_YOUR GOAL_
Copy word for word everything in the data below from the line containing "pose: elev=348.7 azim=247.6" down to the line containing "Dot at: (280, 330)", including both of those lines and nothing else.

[Start WORKING DATA]

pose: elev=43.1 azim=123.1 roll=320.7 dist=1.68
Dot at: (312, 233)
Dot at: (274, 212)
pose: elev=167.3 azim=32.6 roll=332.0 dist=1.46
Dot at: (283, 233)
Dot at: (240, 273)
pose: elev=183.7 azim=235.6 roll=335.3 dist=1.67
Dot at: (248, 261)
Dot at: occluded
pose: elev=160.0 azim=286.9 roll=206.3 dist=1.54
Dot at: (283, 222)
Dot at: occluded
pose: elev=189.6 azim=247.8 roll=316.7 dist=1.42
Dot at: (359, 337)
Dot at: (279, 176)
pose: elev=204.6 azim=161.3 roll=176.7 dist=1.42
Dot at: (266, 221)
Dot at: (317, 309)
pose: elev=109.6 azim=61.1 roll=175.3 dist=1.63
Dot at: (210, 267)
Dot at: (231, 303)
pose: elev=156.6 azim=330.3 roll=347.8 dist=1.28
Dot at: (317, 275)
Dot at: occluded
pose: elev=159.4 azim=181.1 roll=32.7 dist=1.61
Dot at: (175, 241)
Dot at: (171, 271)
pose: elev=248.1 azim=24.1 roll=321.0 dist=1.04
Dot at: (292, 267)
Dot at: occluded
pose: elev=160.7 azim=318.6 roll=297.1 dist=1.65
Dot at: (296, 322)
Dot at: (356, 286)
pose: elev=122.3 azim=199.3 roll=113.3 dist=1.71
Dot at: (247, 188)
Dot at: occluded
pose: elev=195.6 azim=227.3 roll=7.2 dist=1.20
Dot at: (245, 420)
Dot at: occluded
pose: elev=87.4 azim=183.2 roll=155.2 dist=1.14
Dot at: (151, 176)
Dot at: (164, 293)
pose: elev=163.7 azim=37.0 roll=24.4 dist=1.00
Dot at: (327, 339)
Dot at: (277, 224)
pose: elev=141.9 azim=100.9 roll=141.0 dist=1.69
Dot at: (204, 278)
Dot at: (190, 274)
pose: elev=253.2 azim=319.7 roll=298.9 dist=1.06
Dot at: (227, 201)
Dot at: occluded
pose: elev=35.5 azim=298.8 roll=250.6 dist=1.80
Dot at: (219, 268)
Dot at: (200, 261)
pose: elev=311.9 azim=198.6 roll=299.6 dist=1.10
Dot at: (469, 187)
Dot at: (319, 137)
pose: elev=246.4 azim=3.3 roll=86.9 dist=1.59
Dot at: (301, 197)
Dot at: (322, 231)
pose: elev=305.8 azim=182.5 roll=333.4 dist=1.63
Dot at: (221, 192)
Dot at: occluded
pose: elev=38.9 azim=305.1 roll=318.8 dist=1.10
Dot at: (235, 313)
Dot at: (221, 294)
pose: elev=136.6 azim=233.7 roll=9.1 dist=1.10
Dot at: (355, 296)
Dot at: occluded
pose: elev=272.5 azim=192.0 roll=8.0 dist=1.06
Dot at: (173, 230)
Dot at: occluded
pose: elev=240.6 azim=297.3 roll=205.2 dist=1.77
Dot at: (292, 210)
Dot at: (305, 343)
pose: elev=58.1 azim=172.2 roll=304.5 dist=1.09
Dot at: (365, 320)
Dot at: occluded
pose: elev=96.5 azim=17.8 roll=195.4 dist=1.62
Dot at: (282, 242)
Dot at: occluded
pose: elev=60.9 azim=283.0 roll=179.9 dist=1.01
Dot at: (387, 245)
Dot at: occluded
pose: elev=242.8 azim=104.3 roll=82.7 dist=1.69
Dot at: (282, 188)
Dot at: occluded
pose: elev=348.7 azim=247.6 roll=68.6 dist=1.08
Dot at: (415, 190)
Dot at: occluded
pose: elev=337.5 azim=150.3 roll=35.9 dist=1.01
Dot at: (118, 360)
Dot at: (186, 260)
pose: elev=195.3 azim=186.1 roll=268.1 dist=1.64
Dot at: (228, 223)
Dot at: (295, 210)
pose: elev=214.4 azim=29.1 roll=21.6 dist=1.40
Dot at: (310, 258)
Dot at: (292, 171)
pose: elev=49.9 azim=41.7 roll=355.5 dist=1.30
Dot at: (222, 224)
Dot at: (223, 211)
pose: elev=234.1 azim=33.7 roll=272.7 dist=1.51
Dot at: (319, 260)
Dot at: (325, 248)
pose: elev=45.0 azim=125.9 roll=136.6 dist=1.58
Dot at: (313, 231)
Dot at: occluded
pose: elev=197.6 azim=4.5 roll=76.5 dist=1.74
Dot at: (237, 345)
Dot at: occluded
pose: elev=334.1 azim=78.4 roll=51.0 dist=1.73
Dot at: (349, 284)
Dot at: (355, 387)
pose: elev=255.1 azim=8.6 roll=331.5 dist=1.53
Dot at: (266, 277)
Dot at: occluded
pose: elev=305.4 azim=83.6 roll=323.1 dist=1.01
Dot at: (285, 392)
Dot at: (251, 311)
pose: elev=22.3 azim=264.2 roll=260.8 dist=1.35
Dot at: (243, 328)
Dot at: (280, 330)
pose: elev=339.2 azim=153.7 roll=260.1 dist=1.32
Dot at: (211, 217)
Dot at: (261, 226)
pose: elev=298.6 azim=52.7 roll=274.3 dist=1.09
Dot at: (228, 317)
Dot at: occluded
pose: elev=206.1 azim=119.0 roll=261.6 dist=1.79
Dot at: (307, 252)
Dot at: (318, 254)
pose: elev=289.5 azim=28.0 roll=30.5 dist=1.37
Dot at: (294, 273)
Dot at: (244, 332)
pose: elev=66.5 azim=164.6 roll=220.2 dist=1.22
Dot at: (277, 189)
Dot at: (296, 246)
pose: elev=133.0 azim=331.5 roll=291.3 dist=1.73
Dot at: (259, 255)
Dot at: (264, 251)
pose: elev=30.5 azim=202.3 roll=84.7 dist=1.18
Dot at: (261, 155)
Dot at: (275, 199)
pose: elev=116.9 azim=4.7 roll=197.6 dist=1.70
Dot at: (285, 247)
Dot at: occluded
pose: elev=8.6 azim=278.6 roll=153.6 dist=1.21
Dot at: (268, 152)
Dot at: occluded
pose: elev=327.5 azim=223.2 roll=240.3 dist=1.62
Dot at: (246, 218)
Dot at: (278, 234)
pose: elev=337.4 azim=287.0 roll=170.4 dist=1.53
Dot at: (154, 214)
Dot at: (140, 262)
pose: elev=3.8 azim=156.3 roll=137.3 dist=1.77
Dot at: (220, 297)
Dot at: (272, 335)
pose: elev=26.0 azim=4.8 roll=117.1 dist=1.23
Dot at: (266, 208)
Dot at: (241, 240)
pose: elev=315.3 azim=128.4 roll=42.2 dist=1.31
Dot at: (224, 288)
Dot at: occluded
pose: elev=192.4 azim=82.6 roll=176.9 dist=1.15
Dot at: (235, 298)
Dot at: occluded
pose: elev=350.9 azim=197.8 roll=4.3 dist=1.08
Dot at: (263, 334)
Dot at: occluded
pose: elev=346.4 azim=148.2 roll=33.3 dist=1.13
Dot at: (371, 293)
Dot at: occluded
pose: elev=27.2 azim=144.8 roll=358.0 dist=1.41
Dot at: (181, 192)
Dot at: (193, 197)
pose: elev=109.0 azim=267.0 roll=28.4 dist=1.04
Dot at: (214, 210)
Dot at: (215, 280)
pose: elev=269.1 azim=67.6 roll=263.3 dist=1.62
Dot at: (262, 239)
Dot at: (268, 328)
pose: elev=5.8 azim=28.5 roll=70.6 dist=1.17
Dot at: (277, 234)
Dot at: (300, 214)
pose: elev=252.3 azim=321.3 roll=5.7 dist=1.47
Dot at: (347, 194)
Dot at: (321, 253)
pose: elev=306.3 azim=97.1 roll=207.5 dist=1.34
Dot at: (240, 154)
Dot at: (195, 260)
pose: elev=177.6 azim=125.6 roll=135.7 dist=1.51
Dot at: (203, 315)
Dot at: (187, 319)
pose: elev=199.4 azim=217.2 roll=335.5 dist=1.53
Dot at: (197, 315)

[End WORKING DATA]

_EXERCISE ANSWER_
pose: elev=348.7 azim=247.6 roll=68.6 dist=1.08
Dot at: (415, 190)
Dot at: occluded
pose: elev=337.5 azim=150.3 roll=35.9 dist=1.01
Dot at: (118, 360)
Dot at: (186, 260)
pose: elev=195.3 azim=186.1 roll=268.1 dist=1.64
Dot at: (228, 223)
Dot at: (295, 210)
pose: elev=214.4 azim=29.1 roll=21.6 dist=1.40
Dot at: (310, 258)
Dot at: (292, 171)
pose: elev=49.9 azim=41.7 roll=355.5 dist=1.30
Dot at: (222, 224)
Dot at: (223, 211)
pose: elev=234.1 azim=33.7 roll=272.7 dist=1.51
Dot at: (319, 260)
Dot at: (325, 248)
pose: elev=45.0 azim=125.9 roll=136.6 dist=1.58
Dot at: (313, 231)
Dot at: occluded
pose: elev=197.6 azim=4.5 roll=76.5 dist=1.74
Dot at: (237, 345)
Dot at: occluded
pose: elev=334.1 azim=78.4 roll=51.0 dist=1.73
Dot at: (349, 284)
Dot at: (355, 387)
pose: elev=255.1 azim=8.6 roll=331.5 dist=1.53
Dot at: (266, 277)
Dot at: occluded
pose: elev=305.4 azim=83.6 roll=323.1 dist=1.01
Dot at: (285, 392)
Dot at: (251, 311)
pose: elev=22.3 azim=264.2 roll=260.8 dist=1.35
Dot at: (243, 328)
Dot at: (280, 330)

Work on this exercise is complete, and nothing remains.